For entrepreneurs who already know that starting a business is possible, its pretty useless. Of course you're trying to get paid, the question is how.

Replies from: Jayson_Virissimo
comment by Jayson_Virissimo · 2011-08-20T01:40:05.598Z · LW(p) · GW(p)

Right, and playing professional basketball isn't impossible; you just need to throw a ball through a hoop.

comment by Oscar_Cunningham · 2011-08-19T23:38:44.473Z · LW(p) · GW(p)

Thinking through Graham's essays an example that comes to mind is being so excited about your own product that you fail to see that it has no market. He claims that most successful startups change their product entirely at least once.

comment by Mercurial · 2011-08-19T22:31:01.486Z · LW(p) · GW(p)

Hah! That's pretty clever!

The thing is, most businesses fail. I keep hearing slightly different statistics on this, but roughly speaking, any given random American business has somewhere around a 98% chance of failing in the first five years. This means that if you are trying to start a business and you listen to others who are trying to start a business and you hear the same kinds of thoughts and business strategies from them as you are using, the chances are extremely good your business will fail.

In other words, common sense is utter trash for starting a business that works. Pragmatic sense is important, I'm pretty sure, but common sense is entrepreneurial poison. So if we "try to get people to pay [us] for stuff" using our naive intuition, we will probably just lose the business game.

So, what to use instead of naive intuition?

I really don't know!

Replies from: gwern
comment by gwern · 2011-08-20T00:29:15.480Z · LW(p) · GW(p)

I keep hearing slightly different statistics on this, but roughly speaking, any given random American business has somewhere around a 98% chance of failing in the first five years.

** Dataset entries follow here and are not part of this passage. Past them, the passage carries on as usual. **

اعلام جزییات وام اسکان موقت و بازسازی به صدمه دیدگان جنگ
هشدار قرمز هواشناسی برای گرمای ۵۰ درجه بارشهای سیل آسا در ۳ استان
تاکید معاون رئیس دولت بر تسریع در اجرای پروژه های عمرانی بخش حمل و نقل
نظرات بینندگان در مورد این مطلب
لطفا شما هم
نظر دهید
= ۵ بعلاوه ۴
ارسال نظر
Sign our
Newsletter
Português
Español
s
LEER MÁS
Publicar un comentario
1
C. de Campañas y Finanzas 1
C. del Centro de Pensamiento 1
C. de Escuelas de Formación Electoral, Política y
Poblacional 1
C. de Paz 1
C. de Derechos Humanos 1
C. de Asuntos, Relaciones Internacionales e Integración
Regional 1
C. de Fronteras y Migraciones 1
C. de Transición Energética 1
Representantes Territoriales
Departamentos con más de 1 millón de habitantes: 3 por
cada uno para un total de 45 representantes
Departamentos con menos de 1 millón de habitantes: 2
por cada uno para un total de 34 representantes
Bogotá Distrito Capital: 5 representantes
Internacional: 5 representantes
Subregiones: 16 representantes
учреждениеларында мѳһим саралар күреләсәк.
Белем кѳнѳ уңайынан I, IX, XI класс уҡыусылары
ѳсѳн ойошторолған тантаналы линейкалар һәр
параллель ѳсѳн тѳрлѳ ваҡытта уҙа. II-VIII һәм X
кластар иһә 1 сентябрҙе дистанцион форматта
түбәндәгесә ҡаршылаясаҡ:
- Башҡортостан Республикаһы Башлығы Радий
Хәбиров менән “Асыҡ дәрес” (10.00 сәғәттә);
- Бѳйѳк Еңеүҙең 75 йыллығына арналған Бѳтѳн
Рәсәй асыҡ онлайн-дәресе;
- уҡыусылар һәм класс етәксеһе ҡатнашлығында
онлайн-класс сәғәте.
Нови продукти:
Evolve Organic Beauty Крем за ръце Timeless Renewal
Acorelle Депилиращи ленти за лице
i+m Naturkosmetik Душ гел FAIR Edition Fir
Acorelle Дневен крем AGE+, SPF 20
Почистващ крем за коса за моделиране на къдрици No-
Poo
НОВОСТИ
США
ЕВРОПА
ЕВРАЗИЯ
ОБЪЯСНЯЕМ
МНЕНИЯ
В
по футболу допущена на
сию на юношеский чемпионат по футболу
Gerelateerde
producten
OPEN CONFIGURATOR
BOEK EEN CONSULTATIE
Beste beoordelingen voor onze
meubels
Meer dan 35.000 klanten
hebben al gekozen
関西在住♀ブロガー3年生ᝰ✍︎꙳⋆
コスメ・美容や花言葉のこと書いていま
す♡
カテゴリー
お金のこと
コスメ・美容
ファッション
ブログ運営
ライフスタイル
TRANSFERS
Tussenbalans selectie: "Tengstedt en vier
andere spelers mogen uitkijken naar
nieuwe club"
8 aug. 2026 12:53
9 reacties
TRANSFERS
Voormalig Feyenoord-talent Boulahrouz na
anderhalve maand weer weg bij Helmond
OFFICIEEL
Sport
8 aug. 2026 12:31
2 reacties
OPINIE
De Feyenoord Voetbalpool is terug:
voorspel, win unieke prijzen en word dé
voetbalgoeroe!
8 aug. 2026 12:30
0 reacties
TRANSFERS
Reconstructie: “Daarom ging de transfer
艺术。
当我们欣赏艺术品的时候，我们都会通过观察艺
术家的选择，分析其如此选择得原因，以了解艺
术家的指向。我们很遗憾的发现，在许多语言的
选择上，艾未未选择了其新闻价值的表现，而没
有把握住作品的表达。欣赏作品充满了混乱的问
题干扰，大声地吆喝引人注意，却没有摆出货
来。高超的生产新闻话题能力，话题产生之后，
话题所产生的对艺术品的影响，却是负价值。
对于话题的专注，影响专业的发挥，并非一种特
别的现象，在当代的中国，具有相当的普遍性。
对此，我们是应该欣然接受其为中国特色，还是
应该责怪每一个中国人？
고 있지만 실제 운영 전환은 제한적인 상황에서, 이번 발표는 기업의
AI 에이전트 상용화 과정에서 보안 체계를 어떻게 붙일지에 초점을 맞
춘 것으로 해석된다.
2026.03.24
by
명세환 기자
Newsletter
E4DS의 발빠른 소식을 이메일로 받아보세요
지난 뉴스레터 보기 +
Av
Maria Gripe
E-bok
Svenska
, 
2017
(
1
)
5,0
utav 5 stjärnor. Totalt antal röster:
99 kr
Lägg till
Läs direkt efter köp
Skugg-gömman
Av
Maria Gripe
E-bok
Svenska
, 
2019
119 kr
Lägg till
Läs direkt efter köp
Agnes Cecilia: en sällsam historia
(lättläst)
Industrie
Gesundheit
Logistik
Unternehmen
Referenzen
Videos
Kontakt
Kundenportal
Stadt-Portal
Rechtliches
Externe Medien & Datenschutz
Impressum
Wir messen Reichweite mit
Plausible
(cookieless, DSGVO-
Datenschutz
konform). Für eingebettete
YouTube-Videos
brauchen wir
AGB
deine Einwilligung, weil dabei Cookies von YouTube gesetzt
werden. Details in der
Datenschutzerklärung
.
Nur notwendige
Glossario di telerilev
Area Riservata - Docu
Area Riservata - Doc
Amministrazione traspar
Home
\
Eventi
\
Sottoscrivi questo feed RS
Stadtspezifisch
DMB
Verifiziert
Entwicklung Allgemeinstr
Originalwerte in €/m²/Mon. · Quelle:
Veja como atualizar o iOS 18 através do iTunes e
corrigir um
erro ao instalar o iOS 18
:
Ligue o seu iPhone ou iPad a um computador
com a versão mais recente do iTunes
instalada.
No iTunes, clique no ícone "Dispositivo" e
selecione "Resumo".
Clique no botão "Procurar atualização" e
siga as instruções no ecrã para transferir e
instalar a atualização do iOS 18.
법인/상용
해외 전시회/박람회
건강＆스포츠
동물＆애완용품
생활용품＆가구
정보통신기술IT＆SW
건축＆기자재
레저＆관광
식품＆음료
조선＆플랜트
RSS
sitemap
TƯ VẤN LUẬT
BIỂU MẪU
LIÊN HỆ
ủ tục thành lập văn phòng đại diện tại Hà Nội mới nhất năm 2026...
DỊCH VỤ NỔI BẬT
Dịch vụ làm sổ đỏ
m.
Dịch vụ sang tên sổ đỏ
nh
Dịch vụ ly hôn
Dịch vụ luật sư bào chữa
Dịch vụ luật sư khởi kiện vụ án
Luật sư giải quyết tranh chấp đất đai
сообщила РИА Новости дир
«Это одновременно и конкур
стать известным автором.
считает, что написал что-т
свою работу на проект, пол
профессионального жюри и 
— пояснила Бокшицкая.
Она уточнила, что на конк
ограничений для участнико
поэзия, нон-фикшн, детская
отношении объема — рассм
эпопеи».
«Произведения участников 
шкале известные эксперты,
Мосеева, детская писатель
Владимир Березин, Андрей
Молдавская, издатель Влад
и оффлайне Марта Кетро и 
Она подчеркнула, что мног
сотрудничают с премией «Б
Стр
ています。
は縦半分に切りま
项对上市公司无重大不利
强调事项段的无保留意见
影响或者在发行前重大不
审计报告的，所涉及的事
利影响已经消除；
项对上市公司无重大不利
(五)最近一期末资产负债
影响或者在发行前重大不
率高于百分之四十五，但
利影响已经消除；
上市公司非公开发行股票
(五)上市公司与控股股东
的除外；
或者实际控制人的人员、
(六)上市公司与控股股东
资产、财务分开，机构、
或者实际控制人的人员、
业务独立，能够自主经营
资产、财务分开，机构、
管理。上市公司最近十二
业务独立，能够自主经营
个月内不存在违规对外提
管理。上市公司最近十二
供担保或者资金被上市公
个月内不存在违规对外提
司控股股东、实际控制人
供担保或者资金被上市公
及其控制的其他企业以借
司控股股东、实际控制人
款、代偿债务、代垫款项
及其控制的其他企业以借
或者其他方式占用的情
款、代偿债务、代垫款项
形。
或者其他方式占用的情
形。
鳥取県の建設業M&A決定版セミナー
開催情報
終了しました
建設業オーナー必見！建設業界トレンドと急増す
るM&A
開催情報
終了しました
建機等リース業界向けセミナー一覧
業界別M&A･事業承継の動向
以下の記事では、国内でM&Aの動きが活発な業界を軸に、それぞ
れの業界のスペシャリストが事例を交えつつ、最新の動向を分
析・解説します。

From Mike Darwin's "The Armories of the Latter Day Laputas, Part 5":

"While it is well known that most start-up businesses fail, the uniformity of that failure is generally under-appreciated by members of the general public. Historically the rate of start-up failure in the US has been in the range of 98%, however, since the 1940s this has declined to ~5% of all new business enterprises.[1]"

Better than you thought, perhaps, but the mortality doesn't go away:

“In 2009, the Japanese business analysis and survey firm Tokyo Shoko Research (a combination of Dunn and Bradstreet and TRW in Japan), conducted an examination of the founding dates of the 1,975,620 enterprises in their database.They found 21,666 companies which have existed for over 100 years. The Bank of Korea conducted a similar evaluation of their database and found that there are 3,146 firms founded over 200 years ago in Japan, 837 in Germany, 222 in the Netherlands and 196 in France. There are 7 companies in Japan over 1,000 years old; 89.4% of the companies with over 100 years of history are for profit businesses. However, a closer examination of the history of these long-surviving enterprises reveals that many underwent takeovers, buyouts and essentially a complete restructuring of mission and the nature of the business the firms were engaged in – often more than once in their history. Thus, the chances of a business entity (excluding religious and academic institutions) surviving for >100 years is 1.096%.”

If those two quotes don't help, possibly other statistics in Darwin's article would?

Replies from: Mercurial
comment by Mercurial · 2011-08-20T01:45:10.151Z · LW(p) · GW(p)

Ah, this does look quite valuable! It's not quite what i was looking for, but it'll be helpful nonetheless. Thanks!